__EXTRAIT FOURNI__
────────────────────
De la tyrannie, la démocratie en danger ?

« L’histoire ne se répète pas, elle instruit. »

 

C’est ainsi que Timothy Snyder, historien américain fameux à qui on doit Terres de sang (Gallimard, 2012) et Terre noire (Gallimard, 2016), entame ce court essai, rédigé au lendemain de l’élection de Donald Trump en 2016. En vingt chapitres, Snyder entend donner un catalogue de « résistance », à destination des Occidentaux, dans un temps qu’il juge néfaste pour les libertés et la démocratie. Et son idée est simple : tirer de l’histoire de l’Europe au vingtième siècle des leçons pour notre époque. Soit. La démarche suscite l’enthousiasme du lecteur, au moins dans un premier temps.

 

 

Un catalogue de bonnes intentions

Le lecteur/citoyen doit ici comprendre d’emblée quelque chose : le critique, très attaché à sa liberté de penser et d’écrire, est ulcéré par la première année de la présidence Trump. Il s’avoue partial et ne supporte pas qu’on touche aux droits des femmes de disposer de leur corps, comme en Pologne récemment. Pour autant, tout en restant vigilant, il ne croit pas que le fascisme menace. Snyder liste une vingtaine de recommandations dont certaines, oui, sont nécessaires :

 

10. Croire à la vérité / Abandonner les faits, c’est abandonner les libertés. Si rien n’est vrai, nul ne peut critiquer le pouvoir faute de base pour le faire. Si rien n’est vrai, tout est spectacle. Le portefeuille le mieux garni paie les lumières les plus aveuglantes. »

 

On ne peut pas ne pas penser à Trump et à ses Alternative facts. Hilarant, si on ne se rappelait pas les nazis (ou les soviétiques) dans leur promptitude à manipuler les faits. Hommage soit rendu au docteur Goebbels ! Il avait vu venir la modernité. L’ironie, le cynisme aide l’homme anxieux du vingt et unième siècle à tenir. Surtout dans cet univers où le consumérisme ronge la pensée critique (et la démocratie). Reste que, parfois, on reste pantois, oui, devant certaines recommandations de Timothy Snyder :

 

15. Contribuer aux bonnes causes / Militez dans les organisations, politiques ou non, qui expriment votre conception de la vie. Choisissez une organisation caritative ou deux et faites des virements automatiques. Vous aurez alors accompli un choix libre pour soutenir la société civile et aider les autres à faire le bien. »
────────────────────
__DONNÉES RECUEILLIES__
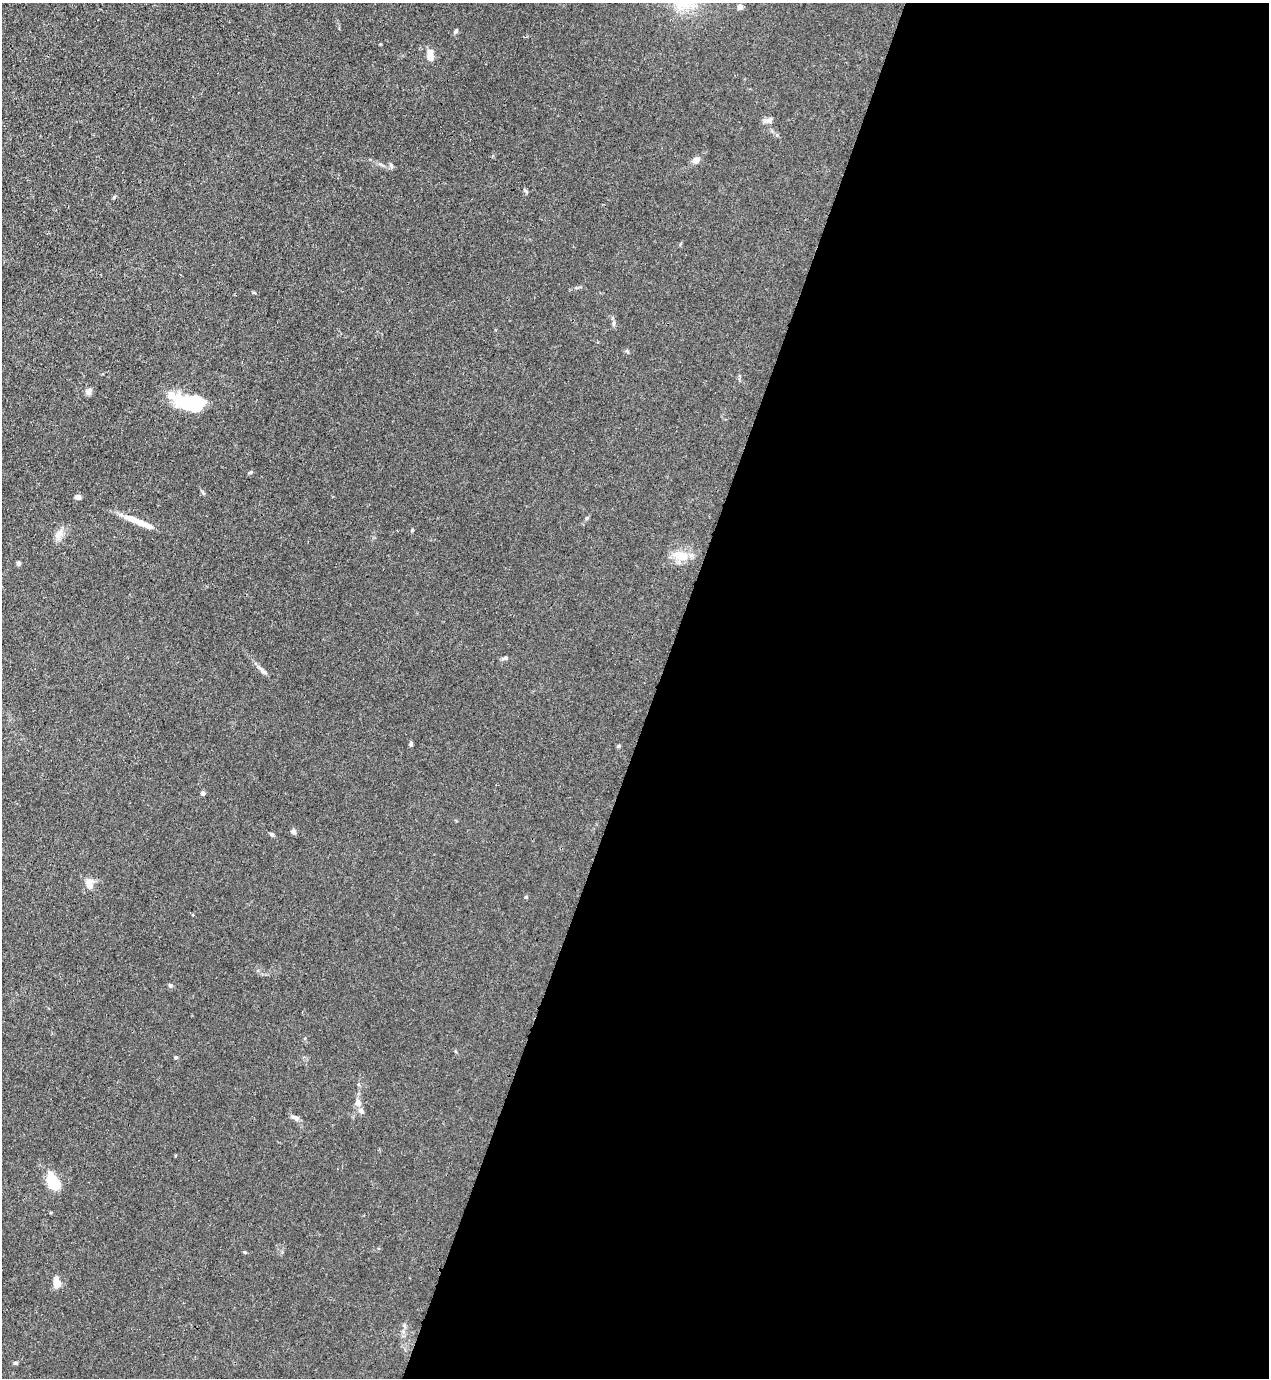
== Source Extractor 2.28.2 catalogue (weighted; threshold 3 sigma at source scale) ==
────────────────────
__CONSIGNE__
Pouvez-vous citer mot pour mot le passage de l'extrait fourni qui va de « De la tyrannie, la » à « un premier temps. » ? Ces données proviennent d'une autre source.

__RÉPONSE À L'EXERCICE__
De la tyrannie, la démocratie en danger ?

« L’histoire ne se répète pas, elle instruit. »

 

C’est ainsi que Timothy Snyder, historien américain fameux à qui on doit Terres de sang (Gallimard, 2012) et Terre noire (Gallimard, 2016), entame ce court essai, rédigé au lendemain de l’élection de Donald Trump en 2016. En vingt chapitres, Snyder entend donner un catalogue de « résistance », à destination des Occidentaux, dans un temps qu’il juge néfaste pour les libertés et la démocratie. Et son idée est simple : tirer de l’histoire de l’Europe au vingtième siècle des leçons pour notre époque. Soit. La démarche suscite l’enthousiasme du lecteur, au moins dans un premier temps.